* **Data shown**
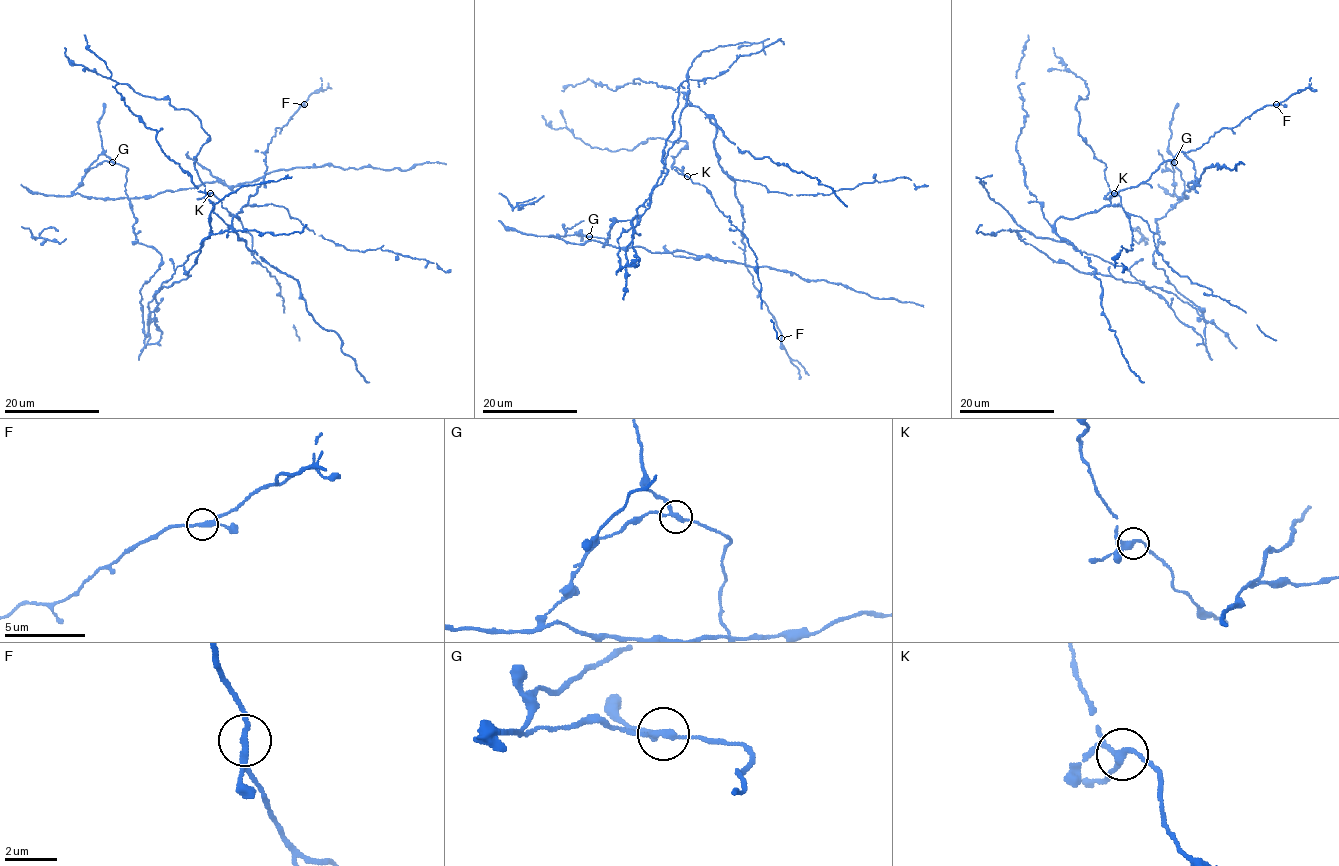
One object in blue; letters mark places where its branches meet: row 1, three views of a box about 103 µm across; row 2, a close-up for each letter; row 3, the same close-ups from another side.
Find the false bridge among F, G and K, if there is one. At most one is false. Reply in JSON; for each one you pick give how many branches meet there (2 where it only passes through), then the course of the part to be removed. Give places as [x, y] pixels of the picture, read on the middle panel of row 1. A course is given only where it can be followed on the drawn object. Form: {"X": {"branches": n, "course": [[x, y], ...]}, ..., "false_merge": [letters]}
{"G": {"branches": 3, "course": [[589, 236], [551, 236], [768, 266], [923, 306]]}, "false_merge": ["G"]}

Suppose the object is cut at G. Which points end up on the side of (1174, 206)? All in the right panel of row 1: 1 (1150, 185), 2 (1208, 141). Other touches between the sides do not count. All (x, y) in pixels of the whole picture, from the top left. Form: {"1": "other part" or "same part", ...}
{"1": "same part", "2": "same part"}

* **What you are asked to do**
Any pictures above are to be left out. Retype the rest of the records exactly.

* **Exercise result**
One object in blue; letters mark places where its branches meet: row 1, three views of a box about 103 µm across; row 2, a close-up for each letter; row 3, the same close-ups from another side.
Find the false bridge among F, G and K, if there is one. At most one is false. Reply in JSON; for each one you pick give how many branches meet there (2 where it only passes through), then the course of the part to be removed. Give places as [x, y] pixels of the picture, read on the middle panel of row 1. A course is given only where it can be followed on the drawn object. Form: {"X": {"branches": n, "course": [[x, y], ...]}, ..., "false_merge": [letters]}
{"G": {"branches": 3, "course": [[589, 236], [551, 236], [768, 266], [923, 306]]}, "false_merge": ["G"]}

Suppose the object is cut at G. Which points end up on the side of (1174, 206)? All in the right panel of row 1: 1 (1150, 185), 2 (1208, 141). Other touches between the sides do not count. All (x, y) in pixels of the whole picture, from the top left. Form: {"1": "other part" or "same part", ...}
{"1": "same part", "2": "same part"}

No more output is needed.